Ah. Evet. Bildiniz. Tam da tahmin ettiğiniz gibi oldu. Kulağımdaki minik kulaklıkları atkımın arasına gizledim - uçak touch down ederken bile Bon Jovi'yleydim.
Çok severim bu şarkıyı. "In a world that gives you nothing, we need something to believe in..." diye gider. Gerçekten de öyle değil midir : Sana hiç bir şey vermeyen bir hayatı yaşarken, bir şeylere inanmak zorundasın...
Eskidir ama söyledikleri eskimez. Inanacak bir şeyin yoksa, bu hayat geçmek bilmez. Hayatı boşver, şu kısacık gün bile geçmez.
Sabahın 7'sinde kalkarsın, yağmurun altında beklersin, belki de şanslısındır, trafikte beklersin. işe gidersin, 8 saat geçirirsin, belki de şanslısındır, 1 saat bir şeyler üretirsin. yorulmuşsundur, canın sıkılmıştır, eve gitmeden bir yerlere gidersin. daha da çok yorulursun, evine gelirsin. belki de şanslısındır, yatar uyursun. Sabah olur, bil bakalım ne olur ?

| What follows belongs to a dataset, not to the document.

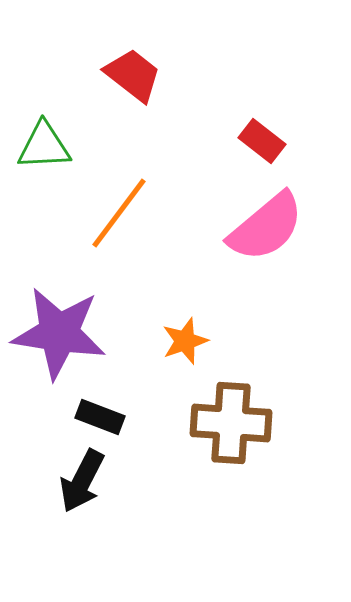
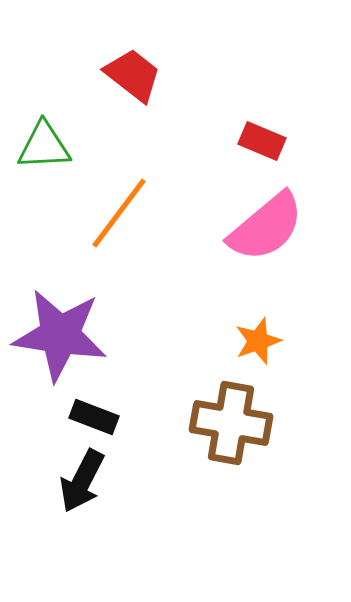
red rectangle: rotated 15 degrees counterclockwise
purple star: moved 1 px right, 2 px down
orange star: moved 73 px right
black rectangle: moved 6 px left
brown cross: rotated 6 degrees clockwise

Günlük hayatın içindeyken başından geçenleri göremiyorsun. O kadar içindesin ki, hayatı nasıl tükettiğini fark edemiyorsun. Ne zaman başka bir şehre adım atıyorsun, gözlemliyorsun, yansıtıyorsun, farkına varıyorsun.
...ama kısıtlı bir süre için başka bir dünyaya konuk oluyorsun ya, işte o zaman bir hedefin var. yapman gereken bir iş var. tamamlaman gereken bir misyon var.
Odaklanıyorsun. Her detaya önem veriyorsun. Anlamak için daha çok sebebin var. Çünkü inandığın bir şey var.
Olağanüstü bir seyahatten dönerken, pod'umdaki son şarkının sözlerine de aynı özeni gösterdim. Yakın anılarıma döndüm, gördüklerimi yeniden gördüm. Bir kare kaldı aklımda. Ordaydım ama orda değildim. Nikon bile fark etmişti.
İnsan bir an bile inançsız kalmamalı. Inanacak bir şeyi yoksa ne çabuk sıradanlaşır, farkına varmalı. Bazen sessiz bir dua anında, bazen eski bir Bon Jovi şarkısında. Ama her zaman inanacak bir şey bulmalı.